- Goal of the exercise -
Give only the number of lines in the following entries where "filter" appears.

- Data for review -

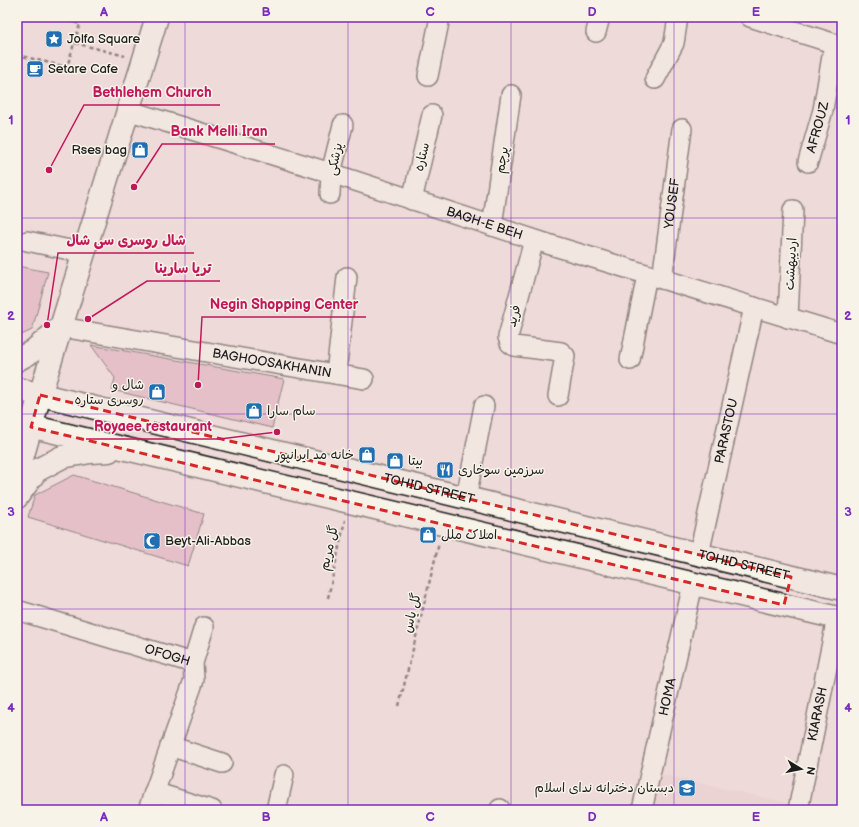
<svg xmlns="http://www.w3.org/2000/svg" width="859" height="827" viewBox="0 0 859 827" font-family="'Balsamiq Sans','Playpen Sans Arabic',sans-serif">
<rect width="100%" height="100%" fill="#eedad8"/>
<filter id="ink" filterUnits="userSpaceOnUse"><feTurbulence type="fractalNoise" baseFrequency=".025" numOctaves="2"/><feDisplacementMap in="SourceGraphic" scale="8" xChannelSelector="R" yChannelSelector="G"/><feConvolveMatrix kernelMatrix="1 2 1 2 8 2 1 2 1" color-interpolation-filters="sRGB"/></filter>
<g filter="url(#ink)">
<polygon fill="#e8c9cd" points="655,773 792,804 791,810 646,810"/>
<g fill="#d9a1b4" stroke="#1c1c1c">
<polygon points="17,266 48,272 32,330 17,337"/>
<polygon points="91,345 284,379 272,428 112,390 115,378"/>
<polygon points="74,475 204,514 188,566 28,517 35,495"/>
</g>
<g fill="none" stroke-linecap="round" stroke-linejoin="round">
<defs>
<g id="minor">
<polyline points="750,17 842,46"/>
<polyline points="596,32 600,17"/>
<polyline points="428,76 440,17"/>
<polyline points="655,79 674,43 678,17"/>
<path id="s1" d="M127 110 331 173 551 245 842 334"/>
<path id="s2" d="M808 162 823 110 834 44"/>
<polyline points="330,194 331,173 343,125"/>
<polyline points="412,200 432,115"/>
<polyline points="492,226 511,95"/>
<polyline points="534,240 508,337 510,343 514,346 561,352 565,356 558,396"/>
<polyline points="27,241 84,253"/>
<path id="s3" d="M662 279 682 129"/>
<polyline points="788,318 793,210"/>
<path id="s4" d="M61 327 364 379"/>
<polyline points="630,360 647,275"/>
<polyline points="336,374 347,277"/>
<polyline points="466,498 484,406"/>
<path id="s5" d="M699 554 754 307"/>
<path id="s6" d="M17 610 193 663"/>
<polyline points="170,746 222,763"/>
<polyline points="154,792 212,810"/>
<polyline points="148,810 194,680 193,663 204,627"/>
<polyline points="276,810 284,775"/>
<polyline points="500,810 500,809"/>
<path id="s7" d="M642 810 693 584"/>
<path id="s8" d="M798 810 837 618"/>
</g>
<g id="secondary">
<polyline points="17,360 33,351 61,327"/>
<path id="s9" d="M17 389 842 589"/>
<polyline points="17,423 842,619"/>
<polyline points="17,476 40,395 157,17"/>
<polyline points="17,497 36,471 62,457 90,452 109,451"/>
</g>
</defs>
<use href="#minor" stroke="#1c1c1c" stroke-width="22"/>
<use href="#secondary" stroke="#1c1c1c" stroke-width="25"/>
<g stroke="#1c1c1c" stroke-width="2.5" stroke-dasharray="4 3" stroke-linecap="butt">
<polyline points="75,43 125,56"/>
<polyline points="17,55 67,67 80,24 54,17"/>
<polyline points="328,598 345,520"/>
<polyline points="399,706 439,543"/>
</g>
<use href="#minor" stroke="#f7f3e8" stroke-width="19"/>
<use href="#secondary" stroke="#f7f3e8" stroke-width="22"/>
</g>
</g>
<path d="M0 0H859V827H0ZM40 395 791 577 784 605 31 427Z" fill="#eedad8" fill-opacity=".55" fill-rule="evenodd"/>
<path fill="none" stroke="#d62828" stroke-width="3" stroke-dasharray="8 5" stroke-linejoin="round" d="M40 395 791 577 784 605 31 427Z"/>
<path fill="none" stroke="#7b2cbf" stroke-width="1" stroke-opacity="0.55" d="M185 17V810M348 17V810M511 17V810M674 17V810M17 218H842M17 414H842M17 609H842"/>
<defs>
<symbol id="sight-square" viewBox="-11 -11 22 22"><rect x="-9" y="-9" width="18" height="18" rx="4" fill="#1f6fb2" stroke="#f7f3e8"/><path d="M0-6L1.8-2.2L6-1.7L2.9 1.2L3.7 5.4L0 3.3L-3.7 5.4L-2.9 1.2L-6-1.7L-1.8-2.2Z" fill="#fff"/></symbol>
<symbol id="cafe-square" viewBox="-11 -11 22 22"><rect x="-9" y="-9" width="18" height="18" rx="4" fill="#1f6fb2" stroke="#f7f3e8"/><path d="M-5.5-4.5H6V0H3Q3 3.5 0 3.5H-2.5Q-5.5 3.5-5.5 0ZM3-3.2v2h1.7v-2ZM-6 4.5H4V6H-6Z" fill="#fff"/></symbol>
<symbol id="shop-square" viewBox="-11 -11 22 22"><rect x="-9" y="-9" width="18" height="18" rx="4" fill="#1f6fb2" stroke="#f7f3e8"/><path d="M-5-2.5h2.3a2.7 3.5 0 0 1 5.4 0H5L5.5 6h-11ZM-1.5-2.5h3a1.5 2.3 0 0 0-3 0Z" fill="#fff"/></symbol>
<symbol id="restaurant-square" viewBox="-11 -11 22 22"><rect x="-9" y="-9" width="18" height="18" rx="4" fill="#1f6fb2" stroke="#f7f3e8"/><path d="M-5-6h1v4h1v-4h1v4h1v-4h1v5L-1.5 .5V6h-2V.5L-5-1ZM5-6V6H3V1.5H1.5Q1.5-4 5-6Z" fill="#fff"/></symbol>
<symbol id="mosque-square" viewBox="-11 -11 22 22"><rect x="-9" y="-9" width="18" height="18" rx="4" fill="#1f6fb2" stroke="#f7f3e8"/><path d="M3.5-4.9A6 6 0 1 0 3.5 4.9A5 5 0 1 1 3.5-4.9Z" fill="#fff"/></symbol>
<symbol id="school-square" viewBox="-11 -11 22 22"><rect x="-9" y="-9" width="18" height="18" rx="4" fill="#1f6fb2" stroke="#f7f3e8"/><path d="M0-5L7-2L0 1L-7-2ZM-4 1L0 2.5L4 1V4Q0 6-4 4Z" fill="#fff"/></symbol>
</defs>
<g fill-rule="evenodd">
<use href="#sight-square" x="44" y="29" width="20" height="20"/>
<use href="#cafe-square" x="25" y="59" width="20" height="20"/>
<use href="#shop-square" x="130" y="140" width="20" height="20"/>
<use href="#shop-square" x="147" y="382" width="20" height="20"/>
<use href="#shop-square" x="244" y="401" width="20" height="20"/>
<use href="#shop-square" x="357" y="445" width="20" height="20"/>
<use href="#shop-square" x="385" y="451" width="20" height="20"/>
<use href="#restaurant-square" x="435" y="460" width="20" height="20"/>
<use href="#shop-square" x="418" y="525" width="20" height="20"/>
<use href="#mosque-square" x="142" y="531" width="20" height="20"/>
<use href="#school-square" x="677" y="778" width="20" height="20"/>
</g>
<g text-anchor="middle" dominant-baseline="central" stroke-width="3" stroke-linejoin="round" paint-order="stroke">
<g font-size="13" fill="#1c1c1c" stroke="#f7f3e8" text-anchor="start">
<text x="67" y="39">Jolfa Square</text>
<text x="48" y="69">Setare Cafe</text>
<text x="127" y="150" text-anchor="end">Rses bag</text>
<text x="144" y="385" text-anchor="end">شال و<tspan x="144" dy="15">روسری ستاره</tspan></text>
<text x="267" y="411">سام سارا</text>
<text x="354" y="455" text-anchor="end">خانه مد ایرانپور</text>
<text x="408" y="461">بیتا</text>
<text x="458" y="470">سرزمین سوخاری</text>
<text x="441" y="535">املاک ملل</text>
<text x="165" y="541">Beyt-Ali-Abbas</text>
<text x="674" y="788" text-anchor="end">دبستان دخترانه ندای اسلام</text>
</g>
<g font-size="13" fill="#1c1c1c" stroke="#f7f3e8">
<text stroke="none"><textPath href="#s2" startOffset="36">AFROUZ</textPath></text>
<text transform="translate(422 157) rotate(-77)">ستاره</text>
<text transform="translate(335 159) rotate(-78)">پزشکی</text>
<text transform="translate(502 160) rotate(-81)">پرچم</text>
<text stroke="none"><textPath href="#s3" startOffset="76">YOUSEF</textPath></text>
<text stroke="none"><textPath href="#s1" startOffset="375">BAGH-E BEH</textPath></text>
<text transform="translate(791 264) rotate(-87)">اردیبهشت</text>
<text transform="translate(514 316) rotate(-75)">فرید</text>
<text stroke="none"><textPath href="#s4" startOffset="214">BAGHOOSAKHANIN</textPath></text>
<text stroke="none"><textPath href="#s5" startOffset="126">PARASTOU</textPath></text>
<text stroke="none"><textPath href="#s9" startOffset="424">TOHID STREET</textPath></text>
<text transform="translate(329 548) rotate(-77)">گل مریم</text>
<text stroke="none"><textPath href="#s9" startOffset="748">TOHID STREET</textPath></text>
<text transform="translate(412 613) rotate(-76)">گل یاس</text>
<text stroke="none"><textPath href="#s6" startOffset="157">OFOGH</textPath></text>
<text stroke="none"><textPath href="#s7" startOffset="116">HOMA</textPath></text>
<text stroke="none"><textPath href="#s8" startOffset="98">KIARASH</textPath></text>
</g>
</g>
<path fill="none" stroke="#c2185b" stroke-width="1.5" d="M49 170L84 105H220M134 187L162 144H275M47 325L58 253H194M88 319L147 281H220M198 385L202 317H366M277 432L220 439H86"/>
<g fill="#c2185b" stroke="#f7f3e8" stroke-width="1.5">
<circle cx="49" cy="170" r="4"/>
<circle cx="134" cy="187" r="4"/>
<circle cx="47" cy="325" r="4"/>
<circle cx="88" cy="319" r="4"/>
<circle cx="198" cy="385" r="4"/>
<circle cx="277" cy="432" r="4"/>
</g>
<g font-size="14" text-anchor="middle" font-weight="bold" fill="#c2185b" stroke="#f7f3e8" stroke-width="3" stroke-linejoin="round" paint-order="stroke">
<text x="152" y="97">Bethlehem Church</text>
<text x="219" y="136">Bank Melli Iran</text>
<text x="126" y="245">شال روسری سی شال</text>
<text x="183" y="273">تریا سارینا</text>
<text x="284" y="309">Negin Shopping Center</text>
<text x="153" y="431">Royaee restaurant</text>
</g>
<rect width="859" height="827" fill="none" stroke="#f7f3e8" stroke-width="44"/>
<g transform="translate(801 769) rotate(100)" stroke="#f7f3e8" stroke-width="3" paint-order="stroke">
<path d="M0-3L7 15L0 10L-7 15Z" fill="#1c1c1c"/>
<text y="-6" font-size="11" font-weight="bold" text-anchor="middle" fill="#1c1c1c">N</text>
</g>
<rect x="22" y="22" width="815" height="783" fill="none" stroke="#7b2cbf" stroke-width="1.5"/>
<g font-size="13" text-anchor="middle" font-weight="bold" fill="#7b2cbf">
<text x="104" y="16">A</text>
<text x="266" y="16">B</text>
<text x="430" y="16">C</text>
<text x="592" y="16">D</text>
<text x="756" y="16">E</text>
<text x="11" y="124">1</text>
<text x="848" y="124">1</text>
<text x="11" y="320">2</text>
<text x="848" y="320">2</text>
<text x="11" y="516">3</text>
<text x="848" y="516">3</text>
<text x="11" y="712">4</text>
<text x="848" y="712">4</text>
<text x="104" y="821">A</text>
<text x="266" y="821">B</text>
<text x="430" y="821">C</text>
<text x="592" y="821">D</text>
<text x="756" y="821">E</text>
</g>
</svg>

- Written response -
2